The Council for Civil Liberties has called for an independent police complaints mechanism, adding it's no longer acceptable that Gardaí investigate complaints against other Gardaí. Its comments follow the completion of the Garda report into the fatal shooting of John Carthy by Gardaí at Abbeylara in County Longford last Easter.
Earlier, the Garda Commissioner, Pat Byrne, announced an investigation into the leaking of the report to the media. The Commissioner has appointed a senior officer to carry out the investigation. It is understood that the report concludes that Gardaí should have done more to contact Mr Carthy's solicitor after he had asked them to do so. The report says Mr Carthy, who was 27, died after he was shot four times. A second report by FBI members into the handling of the siege is due to be completed shortly. Senior Garda sources have told RTÉ News that they would have no objection to an independent public inquiry being carried out into the circumstances surrounding the death of John Carthy. Mr Carthy's family and the Irish Council for Civil Liberties have called for such an inquiry.
The Tánaiste, Mary Harney, told the Dáil this morning that the Minister for Justice, John O'Donoghue, has not seen the Garda report into the shooting of John Carthy which has now been completed and is being studied by the Garda Commissioner. Mary Harney condemned what she said appeared to be the selective leaking of the report. She said that it was highly inappropriate that a report of this kind should be leaked in this way.
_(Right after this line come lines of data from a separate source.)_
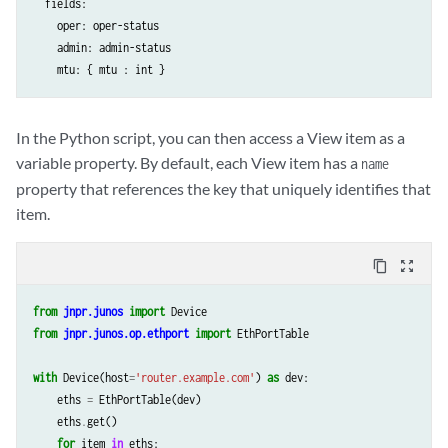
  fields:

    oper: oper-status

    admin: admin-status

In the Python script, you can then access a View item as a
variable property. By default, each View item has a
name
property that references the key that uniquely identifies that
item.
content_copy
zoom_out_map
from
jnpr.junos
import
Device
from
jnpr.junos.op.ethport
import
EthPortTable
with
Device
(
host
=
'router.example.com'
)
as
dev
:
eths
=
EthPortTable
(
dev
)
eths
.
get
()
for
item
in
eths
: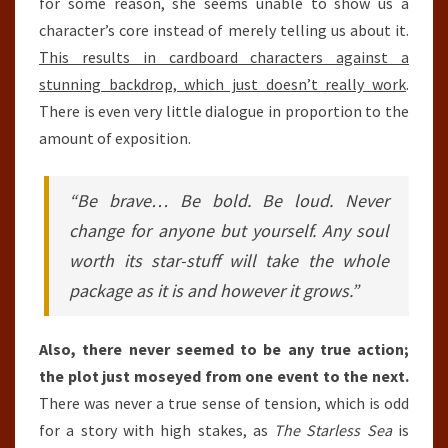
for some reason, she seems unable to show us a
character’s core instead of merely telling us about it.
This results in cardboard characters against a
stunning backdrop, which just doesn’t really work
.
There is even very little dialogue in proportion to the
amount of exposition.
“Be brave… Be bold. Be loud. Never
change for anyone but yourself. Any soul
worth its star-stuff will take the whole
package as it is and however it grows.”
Also, there never seemed to be any true action;
the plot just moseyed from one event to the next.
There was never a true sense of tension, which is odd
for a story with high stakes, as
The Starless Sea
is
Over the past two months, more than 200 people were interviewed as part of Chief Superintendent Adrian Culligan's investigation into the fatal shooting at Abbeylara. RTÉ News has learned that the Culligan report has found that John Carthy died after he was shot four times. The first two single shots hit him in the legs, the third in the lower back, while the fourth, final and fatal shot entered his back and punctured his heart. The report says that Mr Carthy came out of the house and breached his loaded shotgun. He was called on repeatedly to put the gun down. He was shot after he had snapped the gun shut and breached the first garda cordon at the gate and continued walking up the road. It is understood that the report has vindicated the decision not to allow Mr Carthy's sister Marie into the house when he refused to take phone calls, but that the Gardaí should have done more to contact the solicitor Michael Finucane, whom Mr Carthy had asked to speak to.